In her post yesterday, Amber Naslund talked about the need for a shift in the way that we think about how social technologies fits within companies — instead of thinking in terms of tools or specific functional areas where social media will be used, we need to be looking at it as underlying infrastructure for communications and information sharing.  Amber says:

“What if you could redefine the departments in your organization not in terms of their function but in terms of creating a more uninhibited flow of information and results from company to customer?…What social media is changing is the foundation of all that communication.  It’s very fabric.  We’re engineering new bedrock for how communication works, whether we realize it or not.”

Fabric is the exact right term, in my view.  Companies that  leverage social media across their organizations as “communications fabric” will be provided with a competitive advantage that’s both significant and sustainable.  The mainstream market will then follow.  It may take a while for this to happen en masse, but given the potential value, I just don’t see how it can’t happen.  As Peter Kim said in a recent post, “social business is simply how work needs to be done.”

So if that’s where we’re headed, who should we be looking at to see what it’s actually going to look like?  What types of companies will lead the way?

Well in the past, if you wanted to see how technology was going to change the way we work, you looked to see what the very biggest, most IT-centric companies were doing with new technologies.  New technologies typically started in the enterprise and flowed down.

In the ERP world, SAP permeated the enterprise, which eventually led to products like Great Plains for the SMB market.  In the systems management world, products like IBM Tivoli and HP OpenView led to departmental and SMB solutions like SolarWinds and Freshwater.  For CRM, Siebel led to Salesforce.com (which eventually led to BatchBook, Highrise, etc.).  Typically the big financial services and manufacturing firms would implement the technologies, their best practices would then flow to the rest of the Fortune 500, and eventually a simplified, packaged version would make it’s way to smaller companies.

So should we look to these same companies to see how social media will get implemented as communications fabric in companies?  Not a chance.  It’s just not going to work that way for social media because of a fundamental difference in the value that it provides.  For these other technologies, “command and control” is a defining part of their value proposition.  I.e., help me centralize things so I can control the complexity across my organization – control over my supply chain, control over my IT infrastructure, control over my sales and marketing processes, etc.

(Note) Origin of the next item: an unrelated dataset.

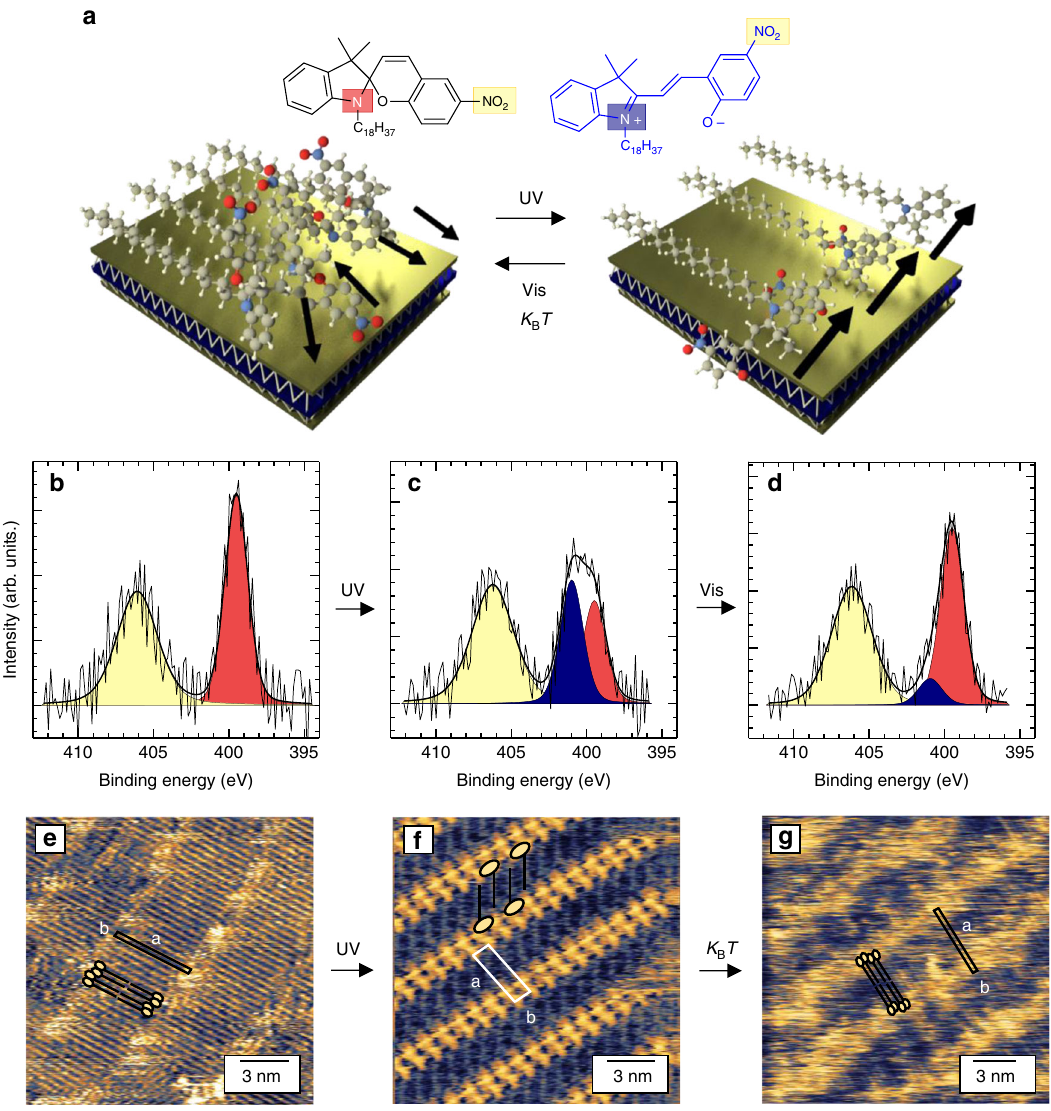
Fig. 1 Photo-switchable molecular crystals in two dimensions. a Schematic representation of our approach. A spiropyran (SP) derivative forms ordered crystalline structures when deposited on different van der Waals substrates. In the cartoon, a MoS 2 single layer is depicted in which the yellow (blue) layer represents the S-(Mo-) atomic plane. Photo-induced isomerization induces a structural rearrangement. The molecular dipoles (depicted as black arrows) are randomly oriented before irradiation, yet well aligned after UV irradiation, leading to a modi fi cation in the energetics of the van der Waals substrate. The chemical structure of the spiropyran (SP) – merocyanine (MC) derivative used in the study is also shown. b – d N 1s core-level spectra measured on the same spin-coated ultrathin fi lm on highly oriented pyrolytic graphite (HOPG) ( b ) kept in dark, ( c ) after in situ UV irradiation, and ( d ) after subsequent irradiation with green light. Each spectrum is characterized by multiple peaks fi tted by different components, corresponding to the different N hybridization. The colors of the fi tting components recall those of the N atoms in ( a ). e – g Scanning tunneling microscopic imaging of SP assemblies on HOPG. Height images of the molecular assemblies obtained ( e ) after spin-coating the SP solution, ( f ) immediately after UV irradiation, and ( g ) 48 h after UV irradiation. A schematic sketch of the molecule is superimposed to the images to facilitate the visualization of the molecular ordering. Tunneling parameters: I t = 20 pA ( e , f , g ), V t = 1000 mV ( e , g ), 600 mV ( f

Social media is exactly the opposite.  To truly unleash the value, you have to put power in the hands of the individual and give up control.  Want to know exactly what your customers want in your product?  Set up a GetSatisfaction account, show them exactly what you’re thinking of building and let your customers design it with you.  Sounds great…but pretty hard to do when product ownership goes through five layers of management and when “guarding the roadmap” is ingrained in the corporate culture.  Want to get the word out about a new product?   Let employees build relationships on blogs and twitter with influencers and potential customers…but realize that you’re not going to be able to control the conversation.

At it’s heart, social media is a bottom-up phenomenon.  So if you want to see what the “social media fabric” is going to look like, don’t look to big companies.  Look at the way that small and mid-size businesses are innovating right now.  Look at how Peldi is defining requirements for a killer feature in Balsamiq.  Or how Pam leveraged a viral campaign to build links and create buzz at NetQoS.  Or how Kyle is engaging with people to understand customer needs and drive leads at BreakingPoint.  Or, my new latest favorite, check out how boxee is using their blog to get market feedback, humanize their business and build their brand.  These are companies that are building on top of that fabric as we speak.

Which companies do you think will be the trailblazers?  Who should we be watching as best practices examples of how social technologies should be relied upon as foundational infrastructure?